> [What is expected]
I'd like every record given again exactly, please.

[Object presence transitions]

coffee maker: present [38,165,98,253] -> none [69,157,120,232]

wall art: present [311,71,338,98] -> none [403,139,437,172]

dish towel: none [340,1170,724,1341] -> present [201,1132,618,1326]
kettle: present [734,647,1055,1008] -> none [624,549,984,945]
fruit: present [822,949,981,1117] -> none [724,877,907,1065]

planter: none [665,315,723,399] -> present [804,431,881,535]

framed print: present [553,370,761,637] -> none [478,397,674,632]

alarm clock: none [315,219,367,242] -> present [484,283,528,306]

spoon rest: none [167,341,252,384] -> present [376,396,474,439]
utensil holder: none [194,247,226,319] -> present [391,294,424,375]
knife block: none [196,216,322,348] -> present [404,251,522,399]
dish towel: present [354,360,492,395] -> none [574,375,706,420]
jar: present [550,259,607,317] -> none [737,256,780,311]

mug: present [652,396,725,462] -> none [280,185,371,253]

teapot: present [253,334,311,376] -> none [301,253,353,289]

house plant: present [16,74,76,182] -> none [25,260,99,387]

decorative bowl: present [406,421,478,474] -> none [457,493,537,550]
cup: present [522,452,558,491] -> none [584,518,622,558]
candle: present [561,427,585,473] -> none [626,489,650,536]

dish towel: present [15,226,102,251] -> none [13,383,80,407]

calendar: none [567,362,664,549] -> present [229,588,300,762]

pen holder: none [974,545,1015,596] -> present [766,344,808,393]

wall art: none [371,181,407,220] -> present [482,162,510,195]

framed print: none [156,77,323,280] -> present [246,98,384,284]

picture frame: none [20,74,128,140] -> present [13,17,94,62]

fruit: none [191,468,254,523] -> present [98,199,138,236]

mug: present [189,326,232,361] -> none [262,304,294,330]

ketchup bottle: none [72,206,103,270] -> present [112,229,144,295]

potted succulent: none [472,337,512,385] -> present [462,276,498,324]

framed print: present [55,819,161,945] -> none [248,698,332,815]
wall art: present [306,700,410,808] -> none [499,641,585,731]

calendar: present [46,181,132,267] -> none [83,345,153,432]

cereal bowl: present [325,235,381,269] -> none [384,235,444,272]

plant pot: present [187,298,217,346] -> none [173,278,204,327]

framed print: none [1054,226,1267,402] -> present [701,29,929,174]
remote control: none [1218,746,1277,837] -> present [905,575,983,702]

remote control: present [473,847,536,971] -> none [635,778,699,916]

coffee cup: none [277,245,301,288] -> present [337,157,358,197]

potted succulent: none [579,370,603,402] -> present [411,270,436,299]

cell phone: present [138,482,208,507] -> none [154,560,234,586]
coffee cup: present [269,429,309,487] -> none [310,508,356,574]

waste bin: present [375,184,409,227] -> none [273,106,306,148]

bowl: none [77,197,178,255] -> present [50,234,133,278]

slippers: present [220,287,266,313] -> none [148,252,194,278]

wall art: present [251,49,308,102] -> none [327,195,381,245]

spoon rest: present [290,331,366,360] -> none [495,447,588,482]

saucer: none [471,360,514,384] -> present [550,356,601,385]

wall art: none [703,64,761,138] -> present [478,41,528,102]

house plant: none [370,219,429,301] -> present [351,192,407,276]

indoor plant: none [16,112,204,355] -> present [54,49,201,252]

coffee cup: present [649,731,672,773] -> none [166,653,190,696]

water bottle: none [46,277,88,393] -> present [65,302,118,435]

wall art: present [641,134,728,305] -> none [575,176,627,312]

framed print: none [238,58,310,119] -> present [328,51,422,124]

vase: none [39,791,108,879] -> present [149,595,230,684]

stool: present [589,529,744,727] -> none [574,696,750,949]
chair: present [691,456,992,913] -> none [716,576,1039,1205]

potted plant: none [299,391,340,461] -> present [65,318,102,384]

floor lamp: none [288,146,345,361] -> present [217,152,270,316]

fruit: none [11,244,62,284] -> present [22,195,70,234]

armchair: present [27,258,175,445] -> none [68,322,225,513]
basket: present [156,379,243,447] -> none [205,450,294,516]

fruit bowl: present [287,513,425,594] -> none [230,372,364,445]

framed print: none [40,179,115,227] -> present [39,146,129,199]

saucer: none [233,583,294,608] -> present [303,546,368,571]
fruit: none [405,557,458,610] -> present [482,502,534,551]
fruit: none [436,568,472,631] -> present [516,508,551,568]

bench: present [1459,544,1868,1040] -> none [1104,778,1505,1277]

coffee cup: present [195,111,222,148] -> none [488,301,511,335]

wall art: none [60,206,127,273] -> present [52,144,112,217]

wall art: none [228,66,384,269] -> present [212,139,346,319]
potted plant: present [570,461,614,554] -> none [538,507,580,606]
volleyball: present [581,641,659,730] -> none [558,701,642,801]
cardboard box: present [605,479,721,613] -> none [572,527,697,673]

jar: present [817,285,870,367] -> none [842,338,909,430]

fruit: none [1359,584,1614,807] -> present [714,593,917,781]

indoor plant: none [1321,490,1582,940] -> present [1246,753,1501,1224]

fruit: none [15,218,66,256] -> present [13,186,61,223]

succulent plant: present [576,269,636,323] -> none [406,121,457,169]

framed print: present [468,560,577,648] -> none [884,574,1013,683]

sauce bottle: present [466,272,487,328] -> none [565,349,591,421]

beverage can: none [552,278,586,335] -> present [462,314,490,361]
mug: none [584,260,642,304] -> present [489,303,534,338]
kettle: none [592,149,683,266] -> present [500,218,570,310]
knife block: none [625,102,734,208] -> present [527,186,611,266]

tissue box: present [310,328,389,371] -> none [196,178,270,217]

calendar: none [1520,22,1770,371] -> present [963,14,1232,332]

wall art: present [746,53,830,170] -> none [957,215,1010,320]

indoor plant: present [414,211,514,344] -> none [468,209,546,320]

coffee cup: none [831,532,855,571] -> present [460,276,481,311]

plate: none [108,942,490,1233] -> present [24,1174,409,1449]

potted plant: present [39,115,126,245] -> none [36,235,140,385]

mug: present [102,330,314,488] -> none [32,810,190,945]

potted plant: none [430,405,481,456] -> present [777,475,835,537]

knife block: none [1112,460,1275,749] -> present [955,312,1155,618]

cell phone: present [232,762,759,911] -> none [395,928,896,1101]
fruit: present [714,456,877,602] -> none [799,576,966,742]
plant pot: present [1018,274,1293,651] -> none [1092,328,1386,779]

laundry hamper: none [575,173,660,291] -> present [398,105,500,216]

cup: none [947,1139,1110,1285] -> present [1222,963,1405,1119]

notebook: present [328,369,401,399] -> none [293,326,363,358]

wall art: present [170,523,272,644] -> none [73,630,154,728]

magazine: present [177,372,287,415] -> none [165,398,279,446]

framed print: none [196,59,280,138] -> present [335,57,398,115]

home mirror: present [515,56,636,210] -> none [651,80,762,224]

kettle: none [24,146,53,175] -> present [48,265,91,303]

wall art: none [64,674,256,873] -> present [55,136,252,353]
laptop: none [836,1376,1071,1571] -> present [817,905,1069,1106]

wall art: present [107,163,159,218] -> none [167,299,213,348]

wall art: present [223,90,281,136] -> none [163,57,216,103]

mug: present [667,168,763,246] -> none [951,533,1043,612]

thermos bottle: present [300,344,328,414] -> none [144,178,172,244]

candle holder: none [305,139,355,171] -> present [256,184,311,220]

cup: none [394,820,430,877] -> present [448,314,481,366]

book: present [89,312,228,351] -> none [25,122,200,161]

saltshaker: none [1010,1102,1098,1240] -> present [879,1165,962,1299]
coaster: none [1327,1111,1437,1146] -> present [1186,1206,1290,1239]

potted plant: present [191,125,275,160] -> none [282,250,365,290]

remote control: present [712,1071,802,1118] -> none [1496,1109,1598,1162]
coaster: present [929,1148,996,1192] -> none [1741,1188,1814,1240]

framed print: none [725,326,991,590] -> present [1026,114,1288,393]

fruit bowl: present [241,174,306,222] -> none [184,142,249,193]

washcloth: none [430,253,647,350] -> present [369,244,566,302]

> [Response for this exercise]
coffee maker: present [38,165,98,253] -> none [69,157,120,232]

wall art: present [311,71,338,98] -> none [403,139,437,172]

dish towel: none [340,1170,724,1341] -> present [201,1132,618,1326]
kettle: present [734,647,1055,1008] -> none [624,549,984,945]
fruit: present [822,949,981,1117] -> none [724,877,907,1065]

planter: none [665,315,723,399] -> present [804,431,881,535]

framed print: present [553,370,761,637] -> none [478,397,674,632]

alarm clock: none [315,219,367,242] -> present [484,283,528,306]

spoon rest: none [167,341,252,384] -> present [376,396,474,439]
utensil holder: none [194,247,226,319] -> present [391,294,424,375]
knife block: none [196,216,322,348] -> present [404,251,522,399]
dish towel: present [354,360,492,395] -> none [574,375,706,420]
jar: present [550,259,607,317] -> none [737,256,780,311]

mug: present [652,396,725,462] -> none [280,185,371,253]

teapot: present [253,334,311,376] -> none [301,253,353,289]

house plant: present [16,74,76,182] -> none [25,260,99,387]

decorative bowl: present [406,421,478,474] -> none [457,493,537,550]
cup: present [522,452,558,491] -> none [584,518,622,558]
candle: present [561,427,585,473] -> none [626,489,650,536]

dish towel: present [15,226,102,251] -> none [13,383,80,407]

calendar: none [567,362,664,549] -> present [229,588,300,762]

pen holder: none [974,545,1015,596] -> present [766,344,808,393]

wall art: none [371,181,407,220] -> present [482,162,510,195]

framed print: none [156,77,323,280] -> present [246,98,384,284]

picture frame: none [20,74,128,140] -> present [13,17,94,62]

fruit: none [191,468,254,523] -> present [98,199,138,236]

mug: present [189,326,232,361] -> none [262,304,294,330]

ketchup bottle: none [72,206,103,270] -> present [112,229,144,295]

potted succulent: none [472,337,512,385] -> present [462,276,498,324]

framed print: present [55,819,161,945] -> none [248,698,332,815]
wall art: present [306,700,410,808] -> none [499,641,585,731]

calendar: present [46,181,132,267] -> none [83,345,153,432]

cereal bowl: present [325,235,381,269] -> none [384,235,444,272]

plant pot: present [187,298,217,346] -> none [173,278,204,327]

framed print: none [1054,226,1267,402] -> present [701,29,929,174]
remote control: none [1218,746,1277,837] -> present [905,575,983,702]

remote control: present [473,847,536,971] -> none [635,778,699,916]

coffee cup: none [277,245,301,288] -> present [337,157,358,197]

potted succulent: none [579,370,603,402] -> present [411,270,436,299]

cell phone: present [138,482,208,507] -> none [154,560,234,586]
coffee cup: present [269,429,309,487] -> none [310,508,356,574]

waste bin: present [375,184,409,227] -> none [273,106,306,148]

bowl: none [77,197,178,255] -> present [50,234,133,278]

slippers: present [220,287,266,313] -> none [148,252,194,278]

wall art: present [251,49,308,102] -> none [327,195,381,245]

spoon rest: present [290,331,366,360] -> none [495,447,588,482]

saucer: none [471,360,514,384] -> present [550,356,601,385]

wall art: none [703,64,761,138] -> present [478,41,528,102]

house plant: none [370,219,429,301] -> present [351,192,407,276]

indoor plant: none [16,112,204,355] -> present [54,49,201,252]

coffee cup: present [649,731,672,773] -> none [166,653,190,696]

water bottle: none [46,277,88,393] -> present [65,302,118,435]

wall art: present [641,134,728,305] -> none [575,176,627,312]

framed print: none [238,58,310,119] -> present [328,51,422,124]

vase: none [39,791,108,879] -> present [149,595,230,684]

stool: present [589,529,744,727] -> none [574,696,750,949]
chair: present [691,456,992,913] -> none [716,576,1039,1205]

potted plant: none [299,391,340,461] -> present [65,318,102,384]

floor lamp: none [288,146,345,361] -> present [217,152,270,316]

fruit: none [11,244,62,284] -> present [22,195,70,234]

armchair: present [27,258,175,445] -> none [68,322,225,513]
basket: present [156,379,243,447] -> none [205,450,294,516]

fruit bowl: present [287,513,425,594] -> none [230,372,364,445]

framed print: none [40,179,115,227] -> present [39,146,129,199]

saucer: none [233,583,294,608] -> present [303,546,368,571]
fruit: none [405,557,458,610] -> present [482,502,534,551]
fruit: none [436,568,472,631] -> present [516,508,551,568]

bench: present [1459,544,1868,1040] -> none [1104,778,1505,1277]

coffee cup: present [195,111,222,148] -> none [488,301,511,335]

wall art: none [60,206,127,273] -> present [52,144,112,217]

wall art: none [228,66,384,269] -> present [212,139,346,319]
potted plant: present [570,461,614,554] -> none [538,507,580,606]
volleyball: present [581,641,659,730] -> none [558,701,642,801]
cardboard box: present [605,479,721,613] -> none [572,527,697,673]

jar: present [817,285,870,367] -> none [842,338,909,430]

fruit: none [1359,584,1614,807] -> present [714,593,917,781]

indoor plant: none [1321,490,1582,940] -> present [1246,753,1501,1224]

fruit: none [15,218,66,256] -> present [13,186,61,223]

succulent plant: present [576,269,636,323] -> none [406,121,457,169]

framed print: present [468,560,577,648] -> none [884,574,1013,683]

sauce bottle: present [466,272,487,328] -> none [565,349,591,421]

beverage can: none [552,278,586,335] -> present [462,314,490,361]
mug: none [584,260,642,304] -> present [489,303,534,338]
kettle: none [592,149,683,266] -> present [500,218,570,310]
knife block: none [625,102,734,208] -> present [527,186,611,266]

tissue box: present [310,328,389,371] -> none [196,178,270,217]

calendar: none [1520,22,1770,371] -> present [963,14,1232,332]

wall art: present [746,53,830,170] -> none [957,215,1010,320]

indoor plant: present [414,211,514,344] -> none [468,209,546,320]

coffee cup: none [831,532,855,571] -> present [460,276,481,311]

plate: none [108,942,490,1233] -> present [24,1174,409,1449]

potted plant: present [39,115,126,245] -> none [36,235,140,385]

mug: present [102,330,314,488] -> none [32,810,190,945]

potted plant: none [430,405,481,456] -> present [777,475,835,537]

knife block: none [1112,460,1275,749] -> present [955,312,1155,618]

cell phone: present [232,762,759,911] -> none [395,928,896,1101]
fruit: present [714,456,877,602] -> none [799,576,966,742]
plant pot: present [1018,274,1293,651] -> none [1092,328,1386,779]

laundry hamper: none [575,173,660,291] -> present [398,105,500,216]

cup: none [947,1139,1110,1285] -> present [1222,963,1405,1119]

notebook: present [328,369,401,399] -> none [293,326,363,358]

wall art: present [170,523,272,644] -> none [73,630,154,728]

magazine: present [177,372,287,415] -> none [165,398,279,446]

framed print: none [196,59,280,138] -> present [335,57,398,115]

home mirror: present [515,56,636,210] -> none [651,80,762,224]

kettle: none [24,146,53,175] -> present [48,265,91,303]

wall art: none [64,674,256,873] -> present [55,136,252,353]
laptop: none [836,1376,1071,1571] -> present [817,905,1069,1106]

wall art: present [107,163,159,218] -> none [167,299,213,348]

wall art: present [223,90,281,136] -> none [163,57,216,103]

mug: present [667,168,763,246] -> none [951,533,1043,612]

thermos bottle: present [300,344,328,414] -> none [144,178,172,244]

candle holder: none [305,139,355,171] -> present [256,184,311,220]

cup: none [394,820,430,877] -> present [448,314,481,366]

book: present [89,312,228,351] -> none [25,122,200,161]

saltshaker: none [1010,1102,1098,1240] -> present [879,1165,962,1299]
coaster: none [1327,1111,1437,1146] -> present [1186,1206,1290,1239]

potted plant: present [191,125,275,160] -> none [282,250,365,290]

remote control: present [712,1071,802,1118] -> none [1496,1109,1598,1162]
coaster: present [929,1148,996,1192] -> none [1741,1188,1814,1240]

framed print: none [725,326,991,590] -> present [1026,114,1288,393]

fruit bowl: present [241,174,306,222] -> none [184,142,249,193]

washcloth: none [430,253,647,350] -> present [369,244,566,302]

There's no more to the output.